(Por Pablo Barreno) La comisión Sala Acusadora de la Legislatura de Río Negro rechazó, con los votos de los legisladores de Juntos Somos Río Negro, el pedido de juicio político a la jueza del Superior Tribunal de Justicia (STJ), Liliana Piccinini, que surgió de una denuncia por persecución del sindicato judicial.
Insólito fue como los legisladores oficialistas trastocaron la naturaleza institucional de la reunión, y la convirtieron en un juicio sumario: ocuparon la mayoría del tiempo en alinearse con la denuncia de Piccinini en contra de mi persona y dejaron claro que, para ellos, soy culpable.

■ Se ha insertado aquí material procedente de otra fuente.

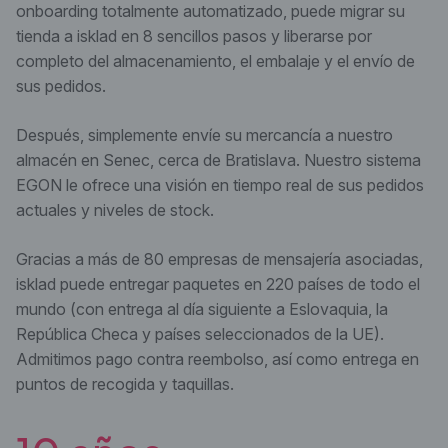
onboarding totalmente automatizado, puede migrar su
tienda a isklad en 8 sencillos pasos y liberarse por
completo del almacenamiento, el embalaje y el envío de
sus pedidos.
Después, simplemente envíe su mercancía a nuestro
almacén en Senec, cerca de Bratislava. Nuestro sistema
EGON le ofrece una visión en tiempo real de sus pedidos
actuales y niveles de stock.
Gracias a más de 80 empresas de mensajería asociadas,
isklad puede entregar paquetes en 220 países de todo el
mundo (con entrega al día siguiente a Eslovaquia, la
República Checa y países seleccionados de la UE).
Admitimos pago contra reembolso, así como entrega en
puntos de recogida y taquillas.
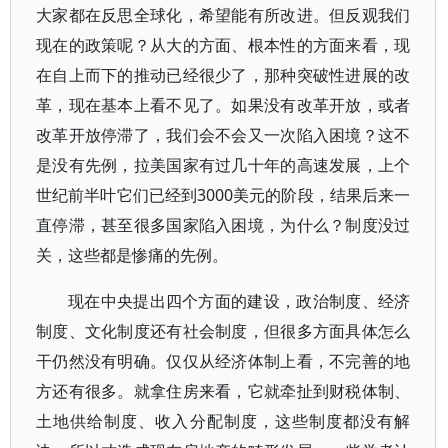
大家都在反思全球化，希望能有所改进。但反观我们
现在的政策呢？从大的方面、根本性的方面来看，现
在自上而下的推动已经很少了，那种突破性进展的改
革，现在基本上看不见了。如果没有改革开放，或者
改革开放停滞了，我们会不会又一次陷入困境？这不
是没有先例，拉美国家有过几十年的高速发展，上个
世纪前半叶它们已经到3000美元的阶段，结果后来一
直停滞，甚至很多国家陷入困境，为什么？制度没过
关，这些都是惨痛的先例。
现在中央提出四个方面的建设，政治制度、经济
制度、文化制度还有社会制度，但很多方面具体怎么
干仍然没有明确。仅仅从经济体制上看，不完善的地
方还有很多。就拿住房来看，它就牵扯到财税体制、
土地供给制度、收入分配制度，这些制度都没有解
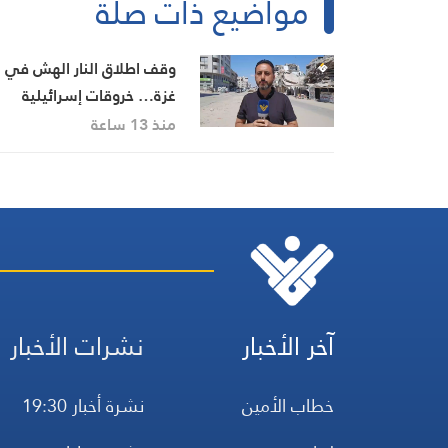
مواضيع ذات صلة
وقف اطلاق النار الهش في
غزة… خروقات إسرائيلية
متواصلة
منذ 13 ساعة
آخر الأخبار
نشرات الأخبار
خطاب الأمين
نشرة أخبار 19:30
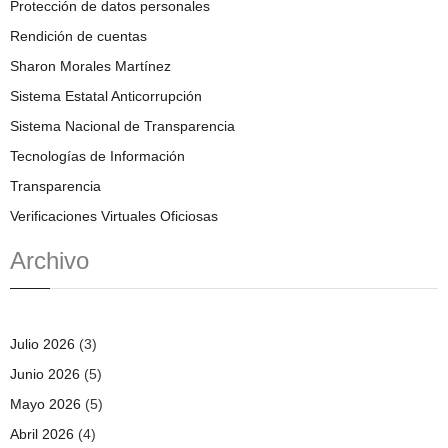
Protección de datos personales
Rendición de cuentas
Sharon Morales Martínez
Sistema Estatal Anticorrupción
Sistema Nacional de Transparencia
Tecnologías de Información
Transparencia
Verificaciones Virtuales Oficiosas
Archivo
Julio 2026
(3)
Junio 2026
(5)
Mayo 2026
(5)
Abril 2026
(4)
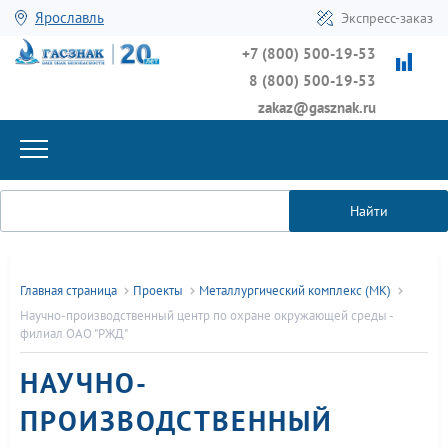
Ярославль
Экспресс-заказ
+7 (800) 500-19-53
8 (800) 500-19-53
zakaz@gasznak.ru
Найти
Главная страница
Проекты
Металлургический комплекс (МК)
Научно-производственный центр по охране окружающей среды -
филиал ОАО "РЖД"
НАУЧНО-
ПРОИЗВОДСТВЕННЫЙ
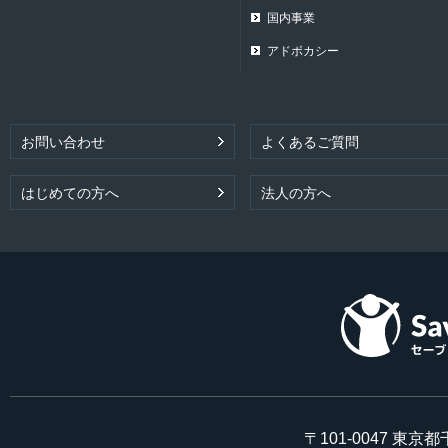
国内事業
アドボカシー
お問い合わせ
よくあるご質問
はじめての方へ
法人の方へ
〒101-0047 東京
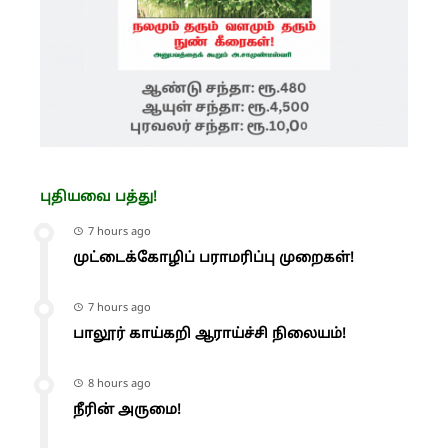
புதியவை பத்து!
7 hours ago
முட்டைக்கோழிப் பராமரிப்பு முறைகள்!
7 hours ago
பாலூர் காய்கறி ஆராய்ச்சி நிலையம்!
8 hours ago
நீரின் அருமை!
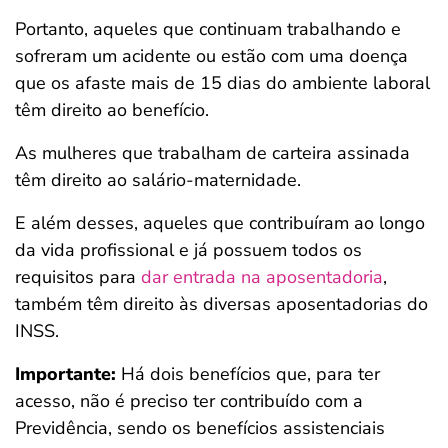
Portanto, aqueles que continuam trabalhando e
sofreram um acidente ou estão com uma doença
que os afaste mais de 15 dias do ambiente laboral
têm direito ao benefício.
As mulheres que trabalham de carteira assinada
têm direito ao salário-maternidade.
E além desses, aqueles que contribuíram ao longo
da vida profissional e já possuem todos os
requisitos para
dar entrada na aposentadoria
,
também têm direito às diversas aposentadorias do
INSS.
Importante:
Há dois benefícios que, para ter
acesso, não é preciso ter contribuído com a
Previdência, sendo os benefícios assistenciais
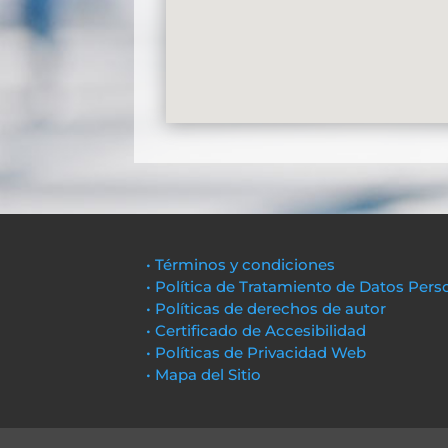
• Términos y condiciones
• Política de Tratamiento de Datos Pers
• Políticas de derechos de autor
• Certificado de Accesibilidad
• Políticas de Privacidad Web
• Mapa del Sitio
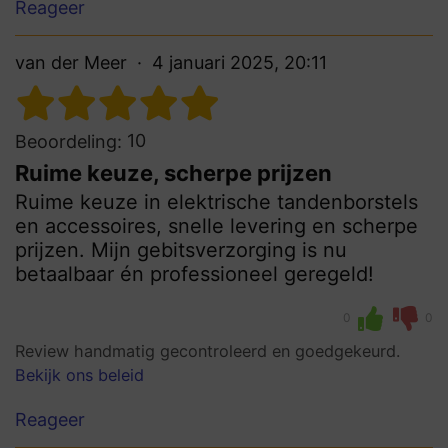
Reageer
van der Meer
4 januari 2025, 20:11
10
Beoordeling:
Ruime keuze, scherpe prijzen
Ruime keuze in elektrische tandenborstels
en accessoires, snelle levering en scherpe
prijzen. Mijn gebitsverzorging is nu
betaalbaar én professioneel geregeld!
0
0
Review handmatig gecontroleerd en goedgekeurd.
Bekijk ons beleid
Reageer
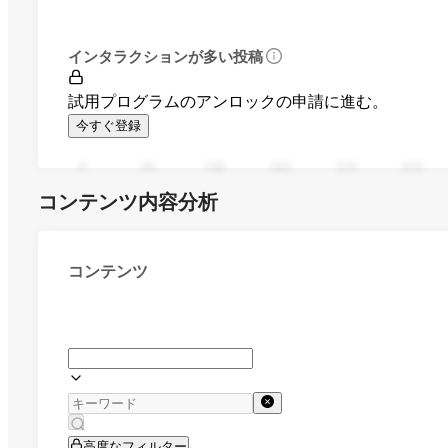
インタラクションが多い投稿
試用プログラムのアンロックの申請に進む。
今すぐ登録
0
94
188
282
376
470
コンテンツ内容分析
コンテンツ
高度なフィルター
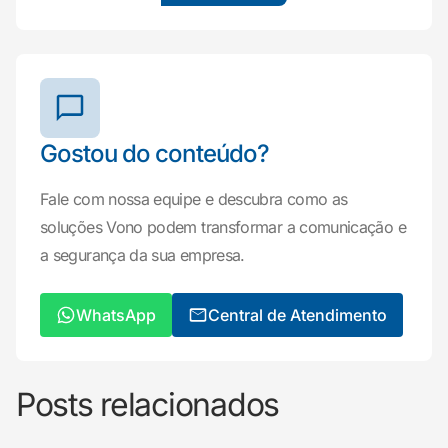
Gostou do conteúdo?
Fale com nossa equipe e descubra como as
soluções Vono podem transformar a comunicação e
a segurança da sua empresa.
WhatsApp
Central de Atendimento
Posts relacionados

No creo que existan muchos casos en los que el Estado de Derecho haya sido vulnerado de esta forma, con el poder político de la provincia confluyendo con los intereses de la jerarquía judicial para avasallar derechos que son potestad de los trabajadores.
¿Quedó claro, no? En lugar de decidir sobre la remoción o no de la presidenta del Superior Tribunal de Justicia, los legisladores de Juntos Somos Río Negro decidieron desarrollar alegatos de neto corte político para adelantar una condena contra mi.

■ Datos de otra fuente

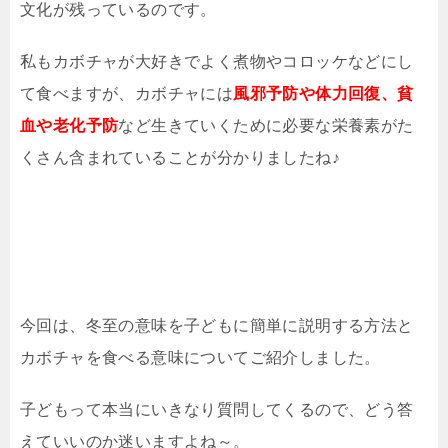
文化が残っているのです。
私もカボチャが大好きでよく煮物やコロッケなどにし
て食べますが、カボチャには
風邪予防や体力回復、貧
血や老化予防
など生きていくために必要な栄養素がた
くさん含まれていることが分かりましたね♪
今回は、冬至の意味を子どもに簡単に説明する方法と
カボチャを食べる意味についてご紹介しました。
子どもって本当にいきなり質問してくるので、どう答
えていいのか迷いますよね～。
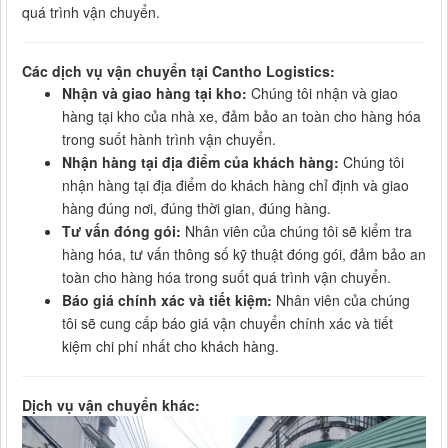
quá trình vận chuyển.
Các dịch vụ vận chuyển tại Cantho Logistics:
Nhận và giao hàng tại kho:
Chúng tôi nhận và giao
hàng tại kho của nhà xe, đảm bảo an toàn cho hàng hóa
trong suốt hành trình vận chuyển.
Nhận hàng tại địa điểm của khách hàng:
Chúng tôi
nhận hàng tại địa điểm do khách hàng chỉ định và giao
hàng đúng nơi, đúng thời gian, đúng hàng.
Tư vấn đóng gói:
Nhân viên của chúng tôi sẽ kiểm tra
hàng hóa, tư vấn thông số kỹ thuật đóng gói, đảm bảo an
toàn cho hàng hóa trong suốt quá trình vận chuyển.
Báo giá chính xác và tiết kiệm:
Nhân viên của chúng
tôi sẽ cung cấp báo giá vận chuyển chính xác và tiết
kiệm chi phí nhất cho khách hàng.
Dịch vụ vận chuyển khác:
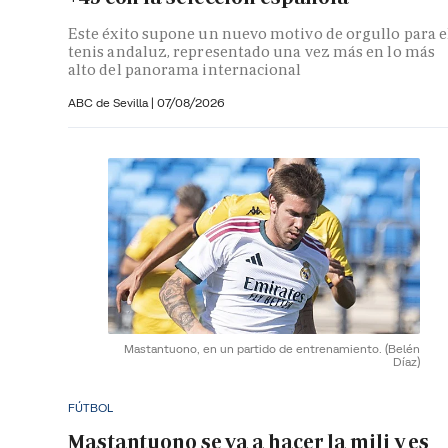
Este éxito supone un nuevo motivo de orgullo para e
tenis andaluz, representado una vez más en lo más
alto del panorama internacional
ABC de Sevilla
|
07/08/2026
Mastantuono, en un partido de entrenamiento.
(Belén
Díaz)
FÚTBOL
Mastantuono se va a hacer la mili y es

A pesar de la gravedad institucional del hecho, no reviste novedad: en la previa de la audiencia de formulación de cargos por la absurda denuncia de Piccinini contra mi persona, la gobernadora Carreras avaló públicamente la decisión de la fiscal, lo que constituyó una clara intromisión del Poder Ejecutivo sobre la Justicia, afectando así la división de poderes.
En definitiva JSRN, el partido que gobierna hace casi una década prácticamente sin controles del resto de los poderes del Estado, avaló la persecución desatada por la presidenta del poder más reaccionario y plagado de reminiscencias monárquicas.
Este apoyo institucional consagra la impunidad y pone en peligro un pliego de derechos colectivos de los trabajadores y sus organizaciones: si Piccinini puede utilizar el aparato judicial para disciplinar, aún sin contar con sustento jurídico, y es acompañada por el poder político…bueno, la situación se torna demasiado espesa.
Cabe preguntarse si esta devolución de favores no está relacionada con permitirle a Piccinini “limpiarse” para poder avanzar hacia la jugosa jubilación que tienen a disposición los jueces de nuestra provincia: cobrar el 122% de su salario.
Finalmente, es menester advertir sobre la peligrosidad institucional de este tipo de avasallamiento. La articulación de la jerarquía judicial y el poder político para perseguir y disciplinar a dirigentes opositores configura una asociación ilícita que reduce el Estado de Derecho a una mera figura retórica.
Queda demostrado en la experiencia histórica reciente que esa confluencia ha sido utilizada también para promover y legitimar programas económicos que ampliaron la pobreza y la desigualdad. Todos y todas estamos en peligro cuando esto sucede.
Es realmente llamativo que ocurra esto en nuestra provincia justo cuando el contexto nacional e internacional (con la absolución de Lula en Brasil) dan cuenta, como signo del tiempo que se viene, que los pueblos y los dirigentes atacados no están dispuestos a arrodillarse frente al poder real.